With the developed world exiting from its COVID-19-induced haze, things are very different in Australia. With every state and territory in Australia enforcing some sort of lockdown or border closure, the “you wouldn’t want to be anywhere else” shtick, of which our politicians continually boast, is wearing increasingly thin.
Despite a slowly bubbling groundswell against continued onerous restrictions, most people, including senior government types, remain fervent in the belief that Scott Morrison will hold firm on his “Fortress Australia” mentality until a federal election (which is looking increasingly likely to happen next year).
Morrison himself is doing nothing to dispel those perceptions, claiming that opening borders would lead to “5000 cases a day” and “I don’t think Australians would be happy”.
But that ‘fortress until the election’ view fails to take into account Morrison’s willingness to change any position he holds in order to get re-elected.
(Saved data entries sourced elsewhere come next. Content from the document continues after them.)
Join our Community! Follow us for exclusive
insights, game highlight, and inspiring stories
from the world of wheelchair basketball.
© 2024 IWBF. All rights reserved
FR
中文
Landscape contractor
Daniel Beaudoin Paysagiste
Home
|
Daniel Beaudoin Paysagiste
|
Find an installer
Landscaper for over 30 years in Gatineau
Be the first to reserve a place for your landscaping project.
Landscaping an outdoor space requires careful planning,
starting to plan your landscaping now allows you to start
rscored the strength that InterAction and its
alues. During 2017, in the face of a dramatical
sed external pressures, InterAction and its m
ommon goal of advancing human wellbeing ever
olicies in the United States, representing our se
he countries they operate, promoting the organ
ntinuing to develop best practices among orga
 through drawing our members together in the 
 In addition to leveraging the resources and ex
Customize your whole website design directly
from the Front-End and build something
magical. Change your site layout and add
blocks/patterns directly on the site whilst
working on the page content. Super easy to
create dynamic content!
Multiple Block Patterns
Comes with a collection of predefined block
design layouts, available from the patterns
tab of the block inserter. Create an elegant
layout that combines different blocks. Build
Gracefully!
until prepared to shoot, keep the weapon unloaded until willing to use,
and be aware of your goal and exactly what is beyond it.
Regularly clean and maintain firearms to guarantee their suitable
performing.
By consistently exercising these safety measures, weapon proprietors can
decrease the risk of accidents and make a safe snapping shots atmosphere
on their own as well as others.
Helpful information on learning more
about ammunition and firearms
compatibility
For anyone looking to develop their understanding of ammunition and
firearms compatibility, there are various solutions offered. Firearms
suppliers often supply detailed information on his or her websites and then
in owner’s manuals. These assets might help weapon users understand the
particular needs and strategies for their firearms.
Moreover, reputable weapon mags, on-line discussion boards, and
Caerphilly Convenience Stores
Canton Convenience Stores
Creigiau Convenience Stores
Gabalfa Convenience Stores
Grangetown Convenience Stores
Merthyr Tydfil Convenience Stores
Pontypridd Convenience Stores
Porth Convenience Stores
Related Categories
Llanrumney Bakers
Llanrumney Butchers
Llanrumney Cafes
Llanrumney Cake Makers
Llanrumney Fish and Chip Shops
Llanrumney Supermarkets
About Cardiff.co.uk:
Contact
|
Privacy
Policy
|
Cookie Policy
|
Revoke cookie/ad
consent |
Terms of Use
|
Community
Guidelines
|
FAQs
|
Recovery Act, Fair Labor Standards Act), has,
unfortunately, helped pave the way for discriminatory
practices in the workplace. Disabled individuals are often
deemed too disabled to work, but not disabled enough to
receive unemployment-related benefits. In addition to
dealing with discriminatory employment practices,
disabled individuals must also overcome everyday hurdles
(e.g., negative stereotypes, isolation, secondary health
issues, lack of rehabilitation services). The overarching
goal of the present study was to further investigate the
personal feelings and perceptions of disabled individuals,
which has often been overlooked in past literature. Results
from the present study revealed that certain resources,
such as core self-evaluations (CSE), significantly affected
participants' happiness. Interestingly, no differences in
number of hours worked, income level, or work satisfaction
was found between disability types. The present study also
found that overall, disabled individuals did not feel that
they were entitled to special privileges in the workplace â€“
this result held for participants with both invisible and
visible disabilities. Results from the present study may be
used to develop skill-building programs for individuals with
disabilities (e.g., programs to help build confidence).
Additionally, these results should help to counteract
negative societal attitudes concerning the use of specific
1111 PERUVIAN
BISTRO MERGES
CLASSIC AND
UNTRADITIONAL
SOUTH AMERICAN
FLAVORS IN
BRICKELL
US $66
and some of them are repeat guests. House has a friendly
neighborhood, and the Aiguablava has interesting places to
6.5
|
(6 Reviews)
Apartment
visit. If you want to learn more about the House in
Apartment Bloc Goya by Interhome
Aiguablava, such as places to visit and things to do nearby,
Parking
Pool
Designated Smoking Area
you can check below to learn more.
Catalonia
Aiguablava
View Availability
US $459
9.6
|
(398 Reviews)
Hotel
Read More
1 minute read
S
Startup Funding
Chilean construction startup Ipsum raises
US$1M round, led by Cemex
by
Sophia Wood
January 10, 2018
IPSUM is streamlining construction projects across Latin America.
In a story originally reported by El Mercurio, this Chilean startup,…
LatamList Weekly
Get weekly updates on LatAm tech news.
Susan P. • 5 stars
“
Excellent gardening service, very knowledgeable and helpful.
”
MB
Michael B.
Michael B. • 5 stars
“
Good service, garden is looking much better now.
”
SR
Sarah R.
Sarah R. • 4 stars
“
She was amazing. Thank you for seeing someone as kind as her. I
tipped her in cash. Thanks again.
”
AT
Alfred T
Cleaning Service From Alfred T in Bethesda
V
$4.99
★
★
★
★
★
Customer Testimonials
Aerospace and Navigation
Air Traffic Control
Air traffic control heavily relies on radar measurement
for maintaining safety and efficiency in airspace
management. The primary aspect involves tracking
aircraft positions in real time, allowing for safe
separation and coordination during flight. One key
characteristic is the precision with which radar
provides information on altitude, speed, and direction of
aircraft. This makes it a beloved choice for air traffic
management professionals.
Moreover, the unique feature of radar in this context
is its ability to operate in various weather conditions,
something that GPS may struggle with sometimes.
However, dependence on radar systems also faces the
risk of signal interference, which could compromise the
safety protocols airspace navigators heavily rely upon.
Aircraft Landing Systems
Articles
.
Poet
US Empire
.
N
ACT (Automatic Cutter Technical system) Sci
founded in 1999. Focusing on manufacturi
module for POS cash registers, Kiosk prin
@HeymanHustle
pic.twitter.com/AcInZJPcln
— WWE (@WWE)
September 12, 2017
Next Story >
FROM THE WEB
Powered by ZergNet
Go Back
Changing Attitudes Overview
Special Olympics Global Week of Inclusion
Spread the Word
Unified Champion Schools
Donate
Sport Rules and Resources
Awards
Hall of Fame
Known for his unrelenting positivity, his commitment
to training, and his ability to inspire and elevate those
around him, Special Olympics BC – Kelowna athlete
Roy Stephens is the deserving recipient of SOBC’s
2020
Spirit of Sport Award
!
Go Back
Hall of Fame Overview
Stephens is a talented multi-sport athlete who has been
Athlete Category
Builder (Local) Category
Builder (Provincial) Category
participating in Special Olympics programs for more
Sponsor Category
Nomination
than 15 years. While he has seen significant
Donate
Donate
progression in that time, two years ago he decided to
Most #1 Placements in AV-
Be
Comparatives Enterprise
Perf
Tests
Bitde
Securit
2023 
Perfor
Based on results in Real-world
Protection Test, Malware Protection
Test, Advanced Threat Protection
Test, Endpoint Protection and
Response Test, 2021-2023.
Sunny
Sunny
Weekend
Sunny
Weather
It also ignores the quiet improvement of Australia’s vaccine rollout, which is about to transition from terribly slow to surprisingly quick as the Pfizer and Moderna cavalry arrive. Assuming that supply arrives as predicted (and so far, Pfizer deliveries have been right on schedule since March), Australia will probably reach current UK vaccination levels by early October, and everyone who wants a vaccine will have been offered one by around mid-November.
The significant increase in COVID cases in the UK is paradoxically real-life proof that the vaccines are working extraordinarily well. Infections among fully vaccinated people in the UK are about 90% lower than non-vaccinated people. Unsurprisingly, the case fatality rate has also dropped by a similar amount — from 1% to 0.1%.
While Morrison is likely correct that restoring freedoms will lead to upwards of 5000 daily infections, if the border were opened in early December — when vaccination levels are above 70% of adults — very few people will die (probably about five non-vaccinated people per day).
By December, after Australians aged over 12 have been offered a vaccination, it would make little sense to continue to report daily “cases”. In the same sense we don’t report “daily cases” of the flu, the common cold or lung cancer. If we’re going to report deaths, perhaps we should report deaths by all causes, which (based on 2019 data) would look something like this:
With Morrison’s 5000 infections per day at a 0.01% fatality rate (which is what the UK is currently reporting) there would be fewer deaths from COVID than from suicide and accidental falls, and far fewer than from diabetes or influenza.
This is why even super cautious countries, such as Singapore and South Korea, have outlined roadmaps out of COVID, with two of the most aggressive COVID-suppressing nations now acknowledging that this virus may never go away and “the good news is that it is possible to live normally with it in our midst”.
It would be a brave prime minister who ignores the rest of the developed world and heads to an election locking up a nation to “save” them from a virus they have been vaccinated against, and which is soon to become about half as lethal as accidental falls.